Problem description = Could every line of the listing be output exactly, with the pictures skipped?

Material provided =

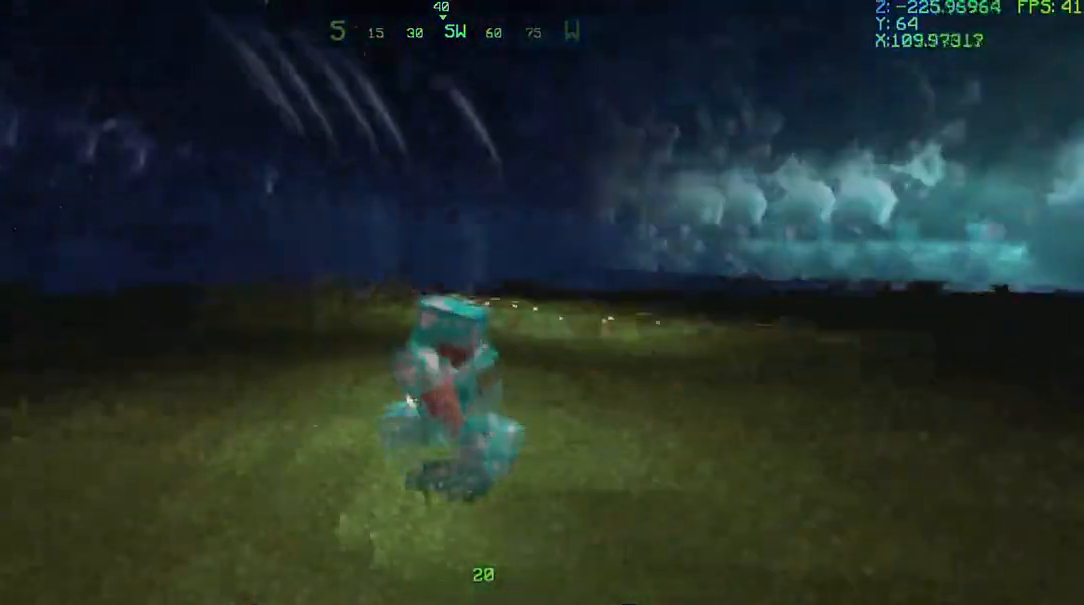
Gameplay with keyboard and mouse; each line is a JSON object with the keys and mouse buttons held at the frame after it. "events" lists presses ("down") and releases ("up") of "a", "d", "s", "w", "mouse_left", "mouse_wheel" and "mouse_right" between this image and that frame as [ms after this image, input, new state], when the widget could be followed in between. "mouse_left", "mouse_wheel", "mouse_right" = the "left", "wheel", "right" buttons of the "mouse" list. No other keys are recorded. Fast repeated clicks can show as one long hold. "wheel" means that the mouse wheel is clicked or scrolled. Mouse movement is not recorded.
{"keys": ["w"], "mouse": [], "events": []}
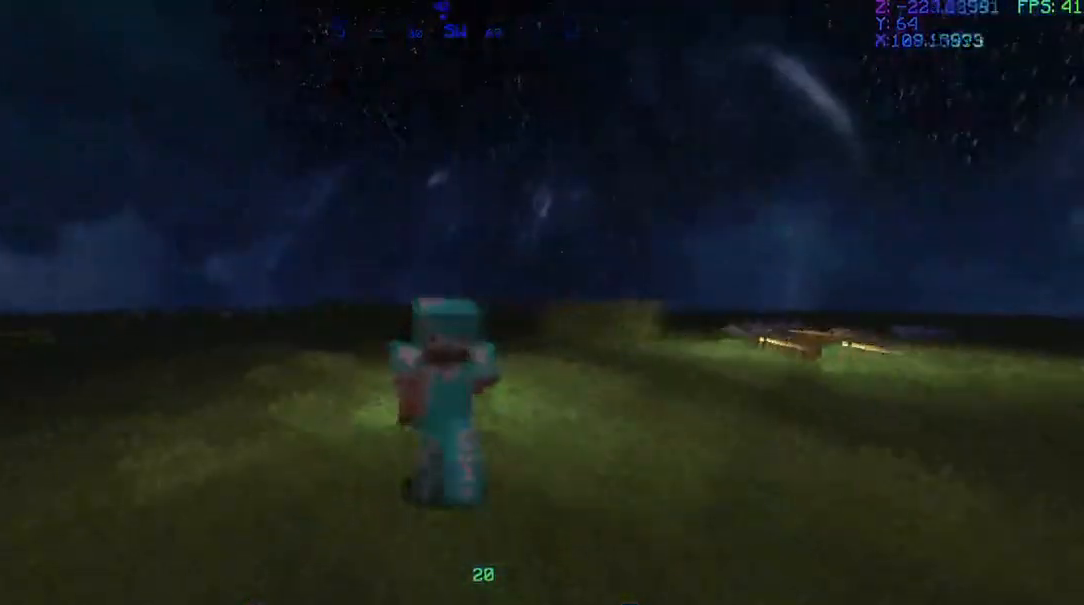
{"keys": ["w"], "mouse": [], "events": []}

Answer to the problem =
Gameplay with keyboard and mouse; each line is a JSON object with the keys and mouse buttons held at the frame after it. "events" lists presses ("down") and releases ("up") of "a", "d", "s", "w", "mouse_left", "mouse_wheel" and "mouse_right" between this image and that frame as [ms after this image, input, new state], when the widget could be followed in between. "mouse_left", "mouse_wheel", "mouse_right" = the "left", "wheel", "right" buttons of the "mouse" list. No other keys are recorded. Fast repeated clicks can show as one long hold. "wheel" means that the mouse wheel is clicked or scrolled. Mouse movement is not recorded.
{"keys": ["w"], "mouse": [], "events": []}
{"keys": ["w"], "mouse": [], "events": []}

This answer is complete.